Following the recent success story of mRNA-based vaccines against SARS-CoV-2, a number of investigators are now exploring if a similar approach could prove to be equally successful against malaria. A recent study [181] has shown some very promising results with an mRNA based vaccine which, similar to RTS,S relies on P. falciparum circumsporozoite protein (PfCSP) to generate an immune response. However, unlike RTS,S, instead of administering a version of the protein directly, this vaccine introduces the mRNA specific for the PfCSP which instructs the cells to synthesize their own circumsporozoite protein that triggers protective response against malaria [181]. Since this approach interrupts the malaria infection at a stage before the parasite reaches the RBCs, results in the mice models show the mRNA confer sterile protection against P. bergheii making it a very promising vaccine candidate for humans.
6.2. Erythrocytic vaccine candidates
These blood-stage vaccine candidates (Fig. 1) including PfRH5, are designed to block the rapid invasion and asexual reproduction of the parasite in RBCs.
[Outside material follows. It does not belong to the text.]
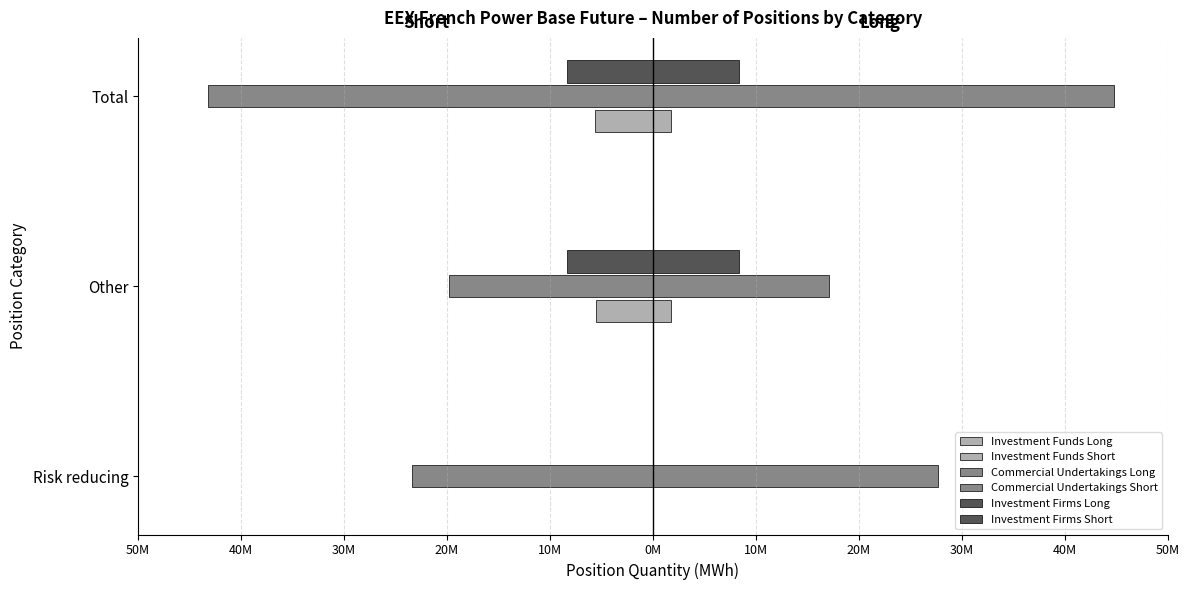

Which series has the largest total across all categories?

Commercial Undertakings Long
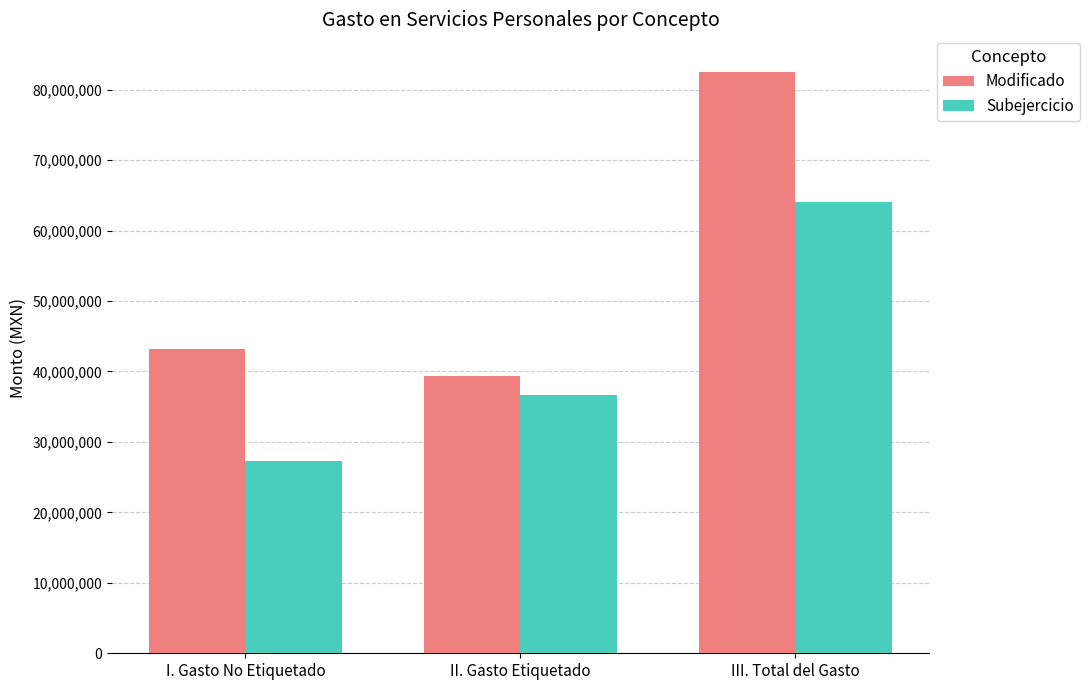

Is it true that Subejercicio equals 36650141.6 at II. Gasto Etiquetado?

True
Since the blood stage is the time when malaria-related symptoms manifest with well over 40,000 merozoites released for each infected hepatocyte. An ideal blood-stage vaccine would aim to reduce the number of merozoites infecting RBCs rather than completely block their replication [179]. This being the case, currently there are no blood-stage vaccine candidates that have been as successful as the RTS,S vaccine.
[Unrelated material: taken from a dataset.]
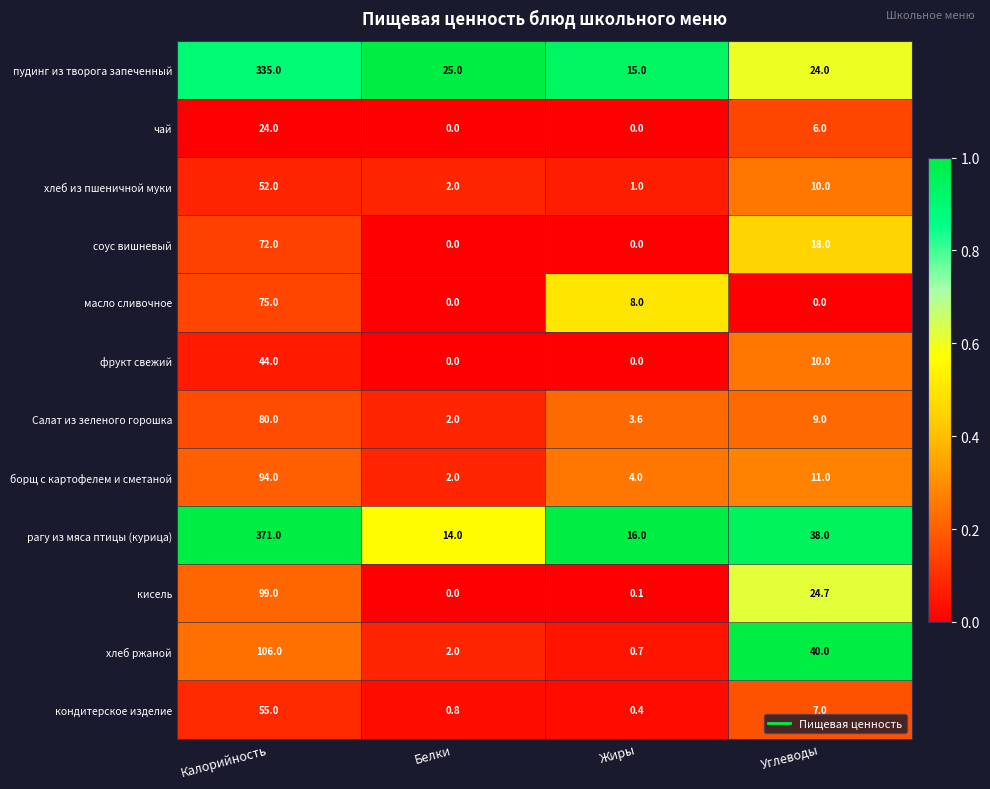

At which label is борщ с картофелем и сметаной closest to 48?

Углеводы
6.3. Transmission blocking vaccine (TBV)
TBVs (Fig. 1) target the sexual reproduction stages in the mosquito gut to stop further spread of the parasite. This is an indirect approach to a vaccine since the individual who gets the parasite is not protected but rather prevents subsequent infections [178,179]. The Pfs25-EPA vaccine candidate is designed on the basis that those vaccinated will produce specific antibodies against this antigen so that if a mosquito feeds on this person it will take up some of these antibodies into its stomach. Once there, the antibodies will encounter the antigen, enabling them to interfere with development and kill the parasite [179].
7. Conclusions
Although the RTS,S/AS01 vaccine has thus far shown some promising results [10,180], the search for a safe, more efficient and effective malaria vaccine still continues. The fact that little is known about correlates for immunity against malaria makes the vaccine development process difficult and costly. Most experts seem to agree that the most feasible way forward is probably to combine multiple approaches although individual stage vaccines will still need to show significant and acceptable efficacy levels on their own before they are considered for combination with other vaccine candidates.
Authors’ contributions
The whole manuscript was prepared and edited by all the authors
Data availability
No data will be shared because these are indicated in the reference section
Declaration of Competing Interest
The authors declares no competing interests
Acknowledgements
The authors thank the Bill and Melinda Gates Foundation (through the Gates Malaria Partnership) for the funding that facilitated part of the literature search. The authors are also grateful to the Malawi University of Science and Technology (MUST) for facilitating the publication of this review.